- **BRIEF**
Go through the records and report each line holding the string "William".

(Beginning of TASK DATA)

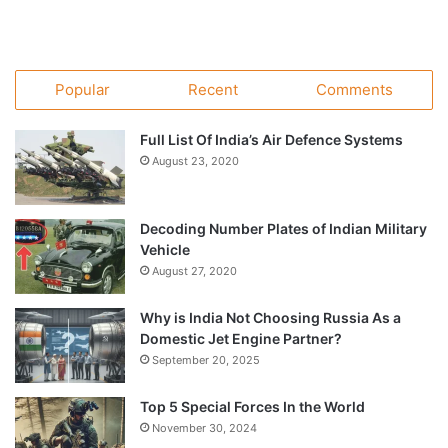
Popular
Recent
Comments
Full List Of India’s Air Defence Systems
August 23, 2020
Decoding Number Plates of Indian Military
Vehicle
August 27, 2020
Why is India Not Choosing Russia As a
Domestic Jet Engine Partner?
September 20, 2025
Top 5 Special Forces In the World
November 30, 2024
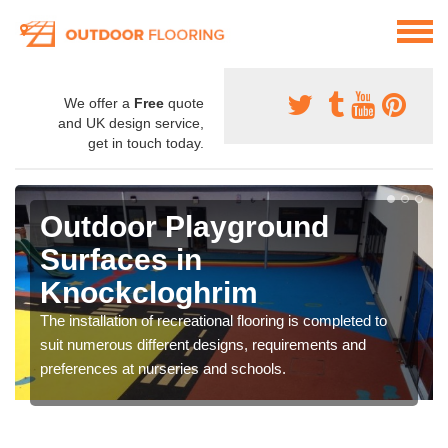
We offer a
Free
quote
and UK design service,
get in touch today.
Outdoor Playground
Surfaces in
Knockcloghrim
The installation of recreational flooring is completed to
suit numerous different designs, requirements and
preferences at nurseries and schools.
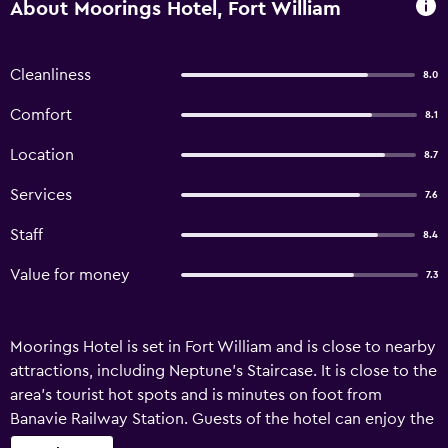
About Moorings Hotel, Fort William
Cleanliness
8.0
Comfort
8.1
Location
8.7
Services
7.6
Staff
8.4
Value for money
7.3
Moorings Hotel is set in Fort William and is close to nearby
attractions, including Neptune's Staircase. It is close to the
area's tourist hot spots and is minutes on foot from
Banavie Railway Station. Guests of the hotel can enjoy the
property's gardens. Reception operates around the clock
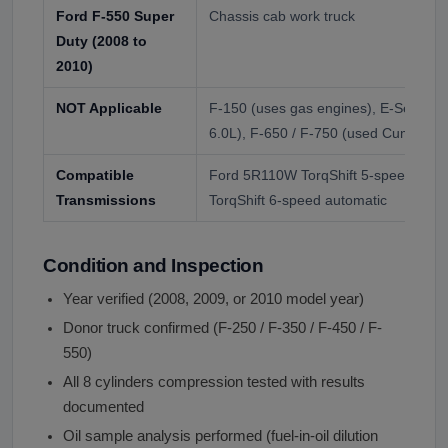
Ford F-550 Super
Chassis cab work truck
Duty (2008 to
2010)
NOT Applicable
F-150 (uses gas engines), E-Series v
6.0L), F-650 / F-750 (used Cummins
Compatible
Ford 5R110W TorqShift 5-speed auto
Transmissions
TorqShift 6-speed automatic
Condition and Inspection
Year verified (2008, 2009, or 2010 model year)
Donor truck confirmed (F-250 / F-350 / F-450 / F-
550)
All 8 cylinders compression tested with results
documented
Oil sample analysis performed (fuel-in-oil dilution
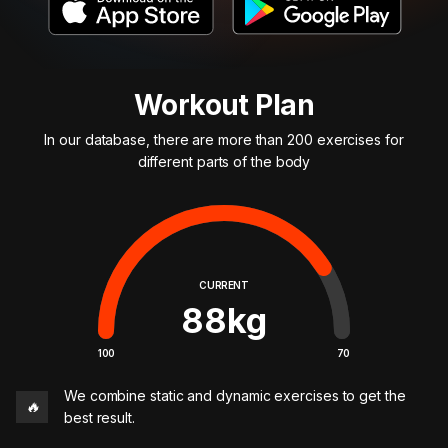
Workout Plan
In our database, there are more than 200 exercises for
different parts of the body
CURRENT
88
kg
100
70
We combine static and dynamic exercises to get the
🔥
best result.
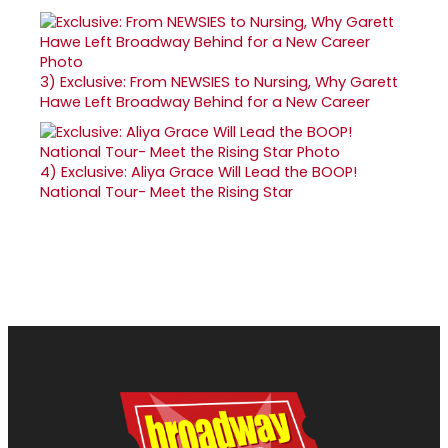
3)
Exclusive: From NEWSIES to Nursing, Why Garett
Hawe Left Broadway Behind for a New Career
4)
Exclusive: Aliya Grace Will Lead the BOOP!
National Tour- Meet the Rising Star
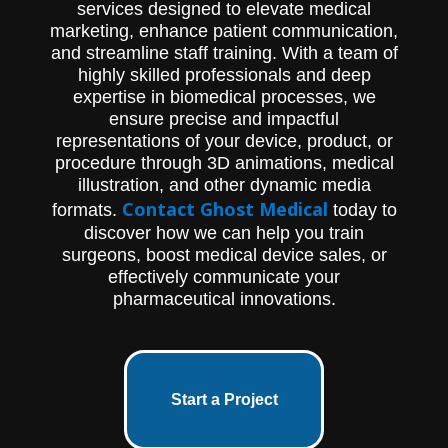
services designed to elevate medical
marketing, enhance patient communication,
and streamline staff training. With a team of
highly skilled professionals and deep
expertise in biomedical processes, we
ensure precise and impactful
representations of your device, product, or
procedure through 3D animations, medical
illustration, and other dynamic media
Contact Ghost Medical
formats.
today to
discover how we can help you train
surgeons, boost medical device sales, or
effectively communicate your
pharmaceutical innovations.
Start a Project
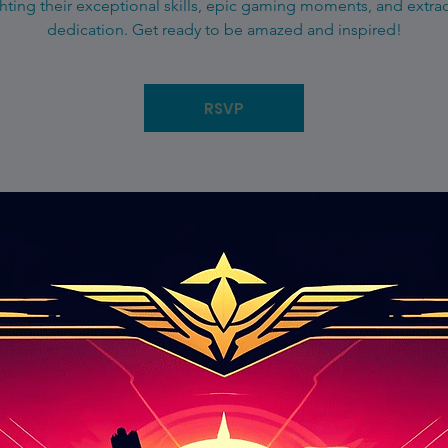
hting their exceptional skills, epic gaming moments, and extra
dedication. Get ready to be amazed and inspired!
RSVP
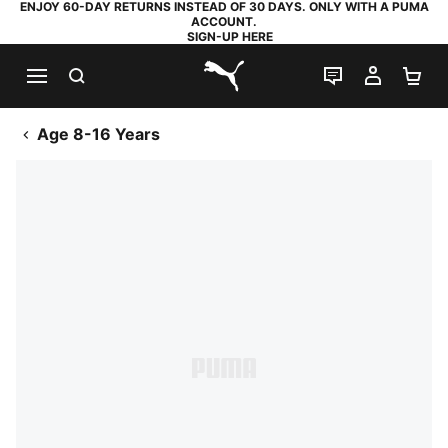
ENJOY 60-DAY RETURNS INSTEAD OF 30 DAYS. ONLY WITH A PUMA
ACCOUNT.
SIGN-UP HERE
SEARCH
LIVE CHAT
MY AC
SH
PUMA.com
Age 8-16 Years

(End of TASK DATA)

- **RESULT**
About Moorings Hotel, Fort William
Moorings Hotel is set in Fort William and is close to nearby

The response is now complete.